252 F.2d 496 | 6th Cir. | 1958
Bruce Wilson COSTNER, Appellant,
v.
UNITED STATES of America, Appellee.
No. 13311.
United States Court of Appeals Sixth Circuit.
March 3, 1958.
William E. Badgett, Knoxville, Tenn., for appellant.
John F. Dugger, Knoxville, Tenn., John C. Crawford, Jr., U.S. Atty., James M. Meek, Asst. U.S. Atty., Knoxville, Tenn., on brief, for appellee.
Before SIMONS, Chief Judge, and ALLEN and McALLISTER, Circuit Judges.
PER CURIAM.
Bruce Wilson Costner appeals from his conviction by a jury on a charge of violating the Internal Revenue laws with respect to the concealment and possession of whiskey on which the tax was not paid. On a charge of impeding and obstructing an officer in carrying out his duties in the administration of the Internal Revenue laws, the jury found appellant not guilty.
Appellant contends that the search of his garage was unreasonable, and that it was conducted merely as an incident of an illegal arrest.
The officers had a search warrant specifying the place to be searched. They first knocked on the door of appellant's house about midnight and when he opened the door they told him that they were there to search his garage by virtue of the warrant, and asked him for the key to the garage. He told them to wait and went to put on some clothes. The officers walked into the house through the open door and when appellant went into his bedroom where his wife was in her night clothes, the officers followed him. One of the officers testified that appellant had a reputation of being a violent man, and they thought they should keep an eye on him.

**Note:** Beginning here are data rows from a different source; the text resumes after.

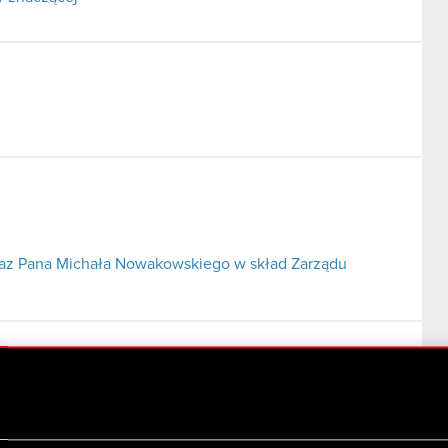
az Pana Michała Nowakowskiego w skład Zarządu
.A. ze spółką zależną CD Projekt Red z o.o.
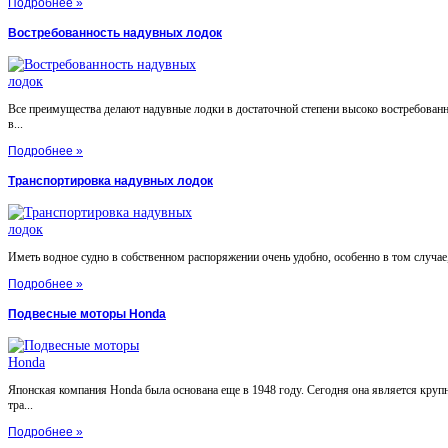
Подробнее »
Востребованность надувных лодок
Все преимущества делают надувные лодки в достаточной степени высоко востребован
в...
Подробнее »
Транспортировка надувных лодок
Иметь водное судно в собственном распоряжении очень удобно, особенно в том случае, 
Подробнее »
Подвесные моторы Honda
Японская компания Honda была основана еще в 1948 году. Сегодня она является круп
тра...
Подробнее »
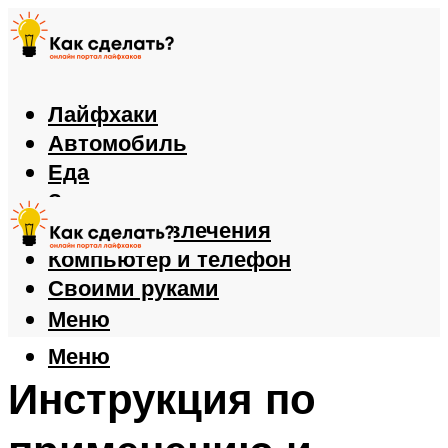
Лайфхаки
Автомобиль
Еда
Здоровье
Игры и развлечения
Компьютер и телефон
Своими руками
Меню
Меню
Инструкция по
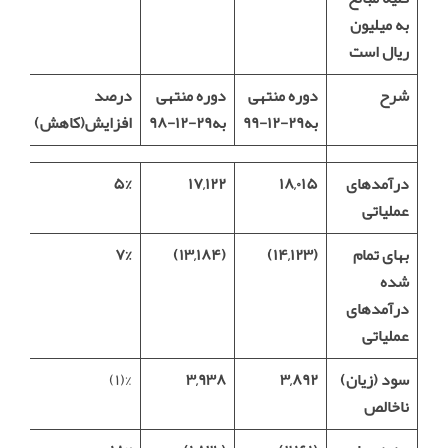
به میلیون
ریال است
شرح
دوره منتهی
دوره منتهی
درصد
به۲۹-۱۲-۹۹
به۲۹-۱۲-۹۸
افزایش(کاهش)
درآمدهای
۱۸,۰۱۵
۱۷,۱۲۲
۵%
عملیاتی
بهاى تمام
(
۱۴,۱۲۳)
(
۱۳,۱۸۴)
۷%
شده
درآمدهای
عملیاتی
سود (زیان)
۳,۸۹۲
۳,۹۳۸
%(۱)
ناخالص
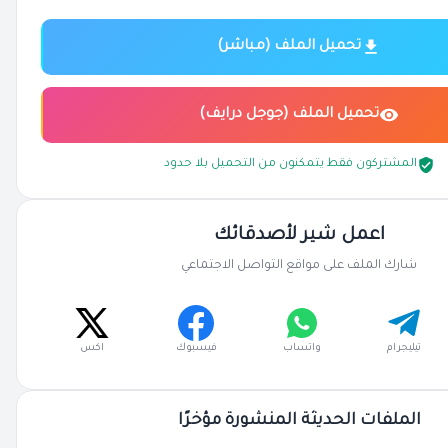
تحميل الملف (مباشر)
تحميل الملف (جوجل درايف)
المشتركون فقط يتمكنون من التحميل بلا حدود
اعمل شير لأصدقائك
شارك الملف على مواقع التواصل الاجتماعي
تيليجرام
واتساب
فيسبوك
اكس
الملفات الحديثة المنشورة مؤخرًا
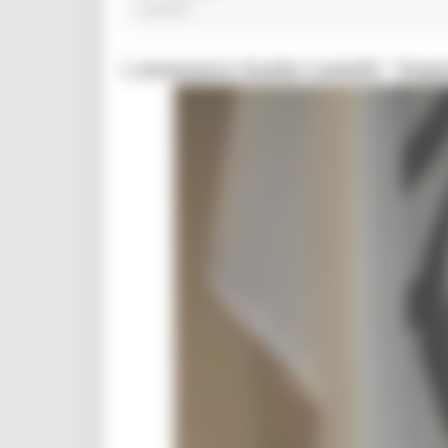
1 post(s)
L'assessore Guido Castelli: "Impi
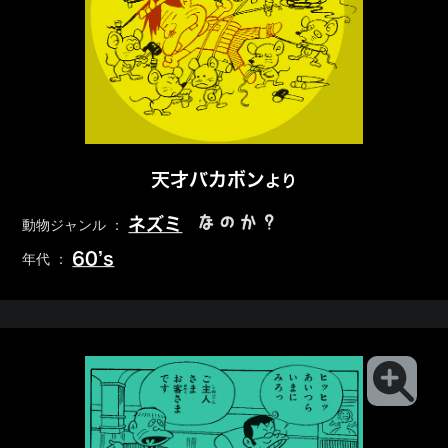
天才バカボン
より
なのか？
ネズミ
動物ジャンル ：
60’s
年代 ：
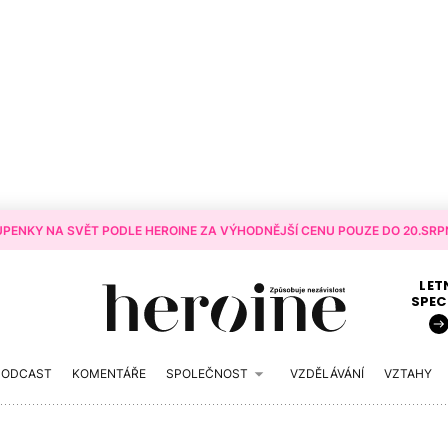
PENKY NA SVĚT PODLE HEROINE ZA VÝHODNĚJŠÍ CENU POUZE DO 20.SRPN
LET
SPEC
PODCAST
KOMENTÁŘE
SPOLEČNOST
VZDĚLÁVÁNÍ
VZTAHY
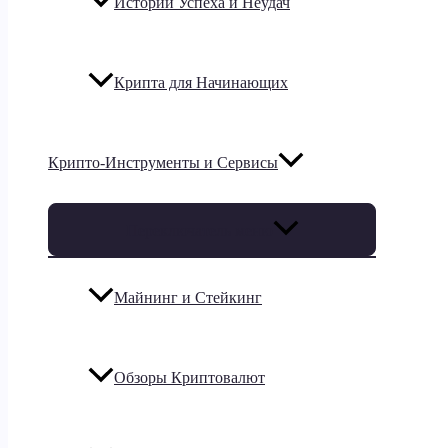
Истории Успеха и Неудач
Крипта для Начинающих
Крипто-Инструменты и Сервисы
Переключатель меню
Майнинг и Стейкинг
Обзоры Криптовалют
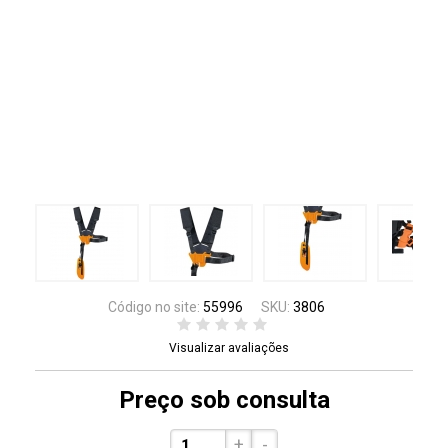
Código no site:
55996
SKU:
3806
Visualizar avaliações
Preço sob consulta
+
-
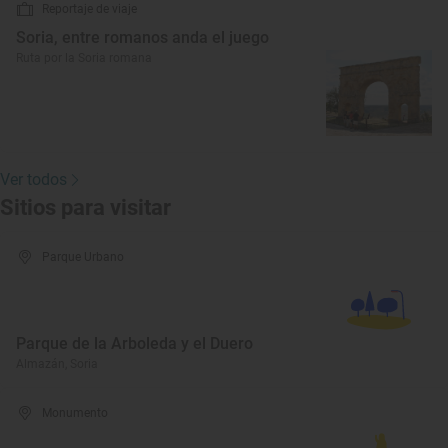
Reportaje de viaje
Soria, entre romanos anda el juego
Ruta por la Soria romana
Ver todos
Sitios para visitar
Parque Urbano
Parque de la Arboleda y el Duero
Almazán, Soria
Monumento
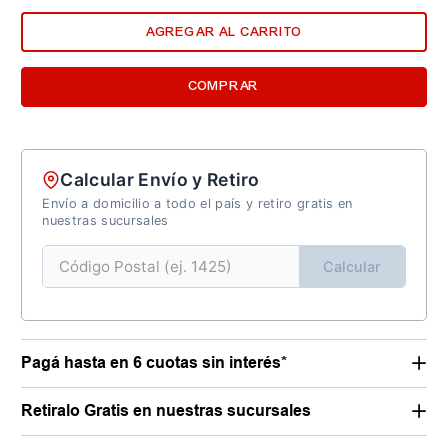
AGREGAR AL CARRITO
COMPRAR
Calcular Envío y Retiro
Envío a domicilio a todo el país y retiro gratis en
nuestras sucursales
Calcular
Pagá hasta en 6 cuotas sin interés*
Retiralo Gratis en nuestras sucursales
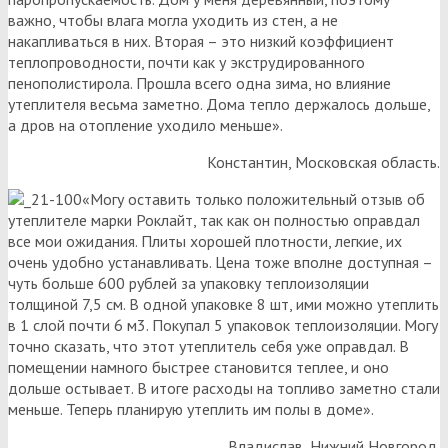
важно, чтобы влага могла уходить из стен, а не
накапливаться в них. Вторая – это низкий коэффициент
теплопроводности, почти как у экструдированного
пенополистирола. Прошла всего одна зима, но влияние
утеплителя весьма заметно. Дома тепло держалось дольше,
а дров на отопление уходило меньше».
Константин, Московская область.
«Могу оставить только положительный отзыв об
утеплителе марки Роклайт, так как он полностью оправдал
все мои ожидания. Плиты хорошей плотности, легкие, их
очень удобно устанавливать. Цена тоже вполне доступная –
чуть больше 600 рублей за упаковку теплоизоляции
толщиной 7,5 см. В одной упаковке 8 шт, ими можно утеплить
в 1 слой почти 6 м3. Покупал 5 упаковок теплоизоляции. Могу
точно сказать, что этот утеплитель себя уже оправдал. В
помещении намного быстрее становится теплее, и оно
дольше остывает. В итоге расходы на топливо заметно стали
меньше. Теперь планирую утеплить им полы в доме».
Владислав, Нижний Новгород.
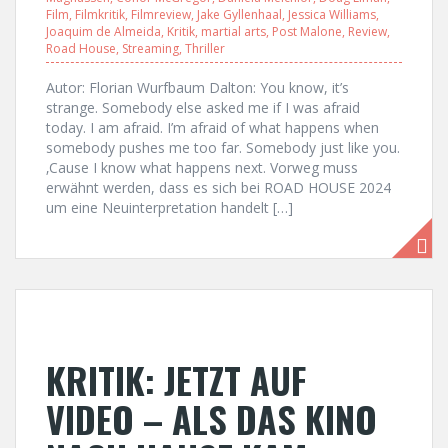
Film
,
Filmkritik
,
Filmreview
,
Jake Gyllenhaal
,
Jessica Williams
,
Joaquim de Almeida
,
Kritik
,
martial arts
,
Post Malone
,
Review
,
Road House
,
Streaming
,
Thriller
Autor: Florian Wurfbaum Dalton: You know, it’s
strange. Somebody else asked me if I was afraid
today. I am afraid. I’m afraid of what happens when
somebody pushes me too far. Somebody just like you.
‚Cause I know what happens next. Vorweg muss
erwähnt werden, dass es sich bei ROAD HOUSE 2024
um eine Neuinterpretation handelt […]
KRITIK: JETZT AUF
VIDEO – ALS DAS KINO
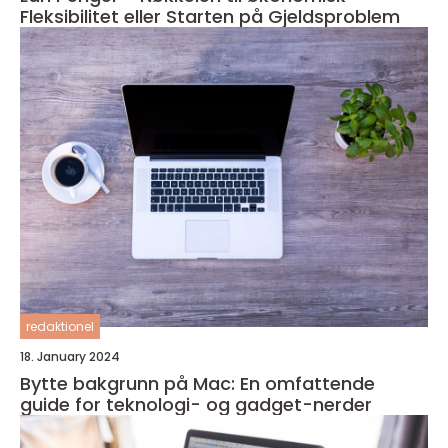
Fleksibilitet eller Starten på Gjeldsproblem
redaktionel
18. January 2024
Bytte bakgrunn på Mac: En omfattende
guide for teknologi- og gadget-nerder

Appellant then went into the sitting room and the officers followed him. He could not find the clothes he wanted and then returned to the bedroom, where he told the officers that he would not give them the key to the garage. He then made threats against them as to what might happen if they broke the lock of the garage. One of the officers testified that he started walking toward appellant and told him he had better come with them, as they considered what appellant said to be a threat of bodily harm to them. Appellant testified that one of the officers lunged at him and that in order to defend himself, he grabbed a heavy flashlight. The officers stated that they did not touch appellant until he raised the flashlight as though he was going to strike them. The talk between the officers and appellant, and appellant's threats, as well as the conduct of all of them, resulted in a tussle in which the officers threw appellant on the bed and handcuffed him.
On cross-examination, one of the officers testified that in asking appellant to come with them, his intention was to get appellant outside the house and keep a watch on him because of his threats. This officer also stated, on cross-examination, that he supposed he had intended to arrest appellant when he asked him to come with them.
The warrant was for the search of the garage. The house was not searched, and nothing that the officers did in the house helped in the search of the garage, where they found a large quantity of whiskey without the required revenue stamps attached to the containers. There is no question that appellant was guilty of the offense on which he was convicted.
The fact that the officers and appellant engaged in a struggle in the house growing out of the threats made by appellant and the conduct of both appellant and the officers, does not make the search of the garage an unreasonable search; nor was such search, made by virtue of the warrant, merely an incident of an unlawful arrest.
On a review of the record, the judgment is affirmed.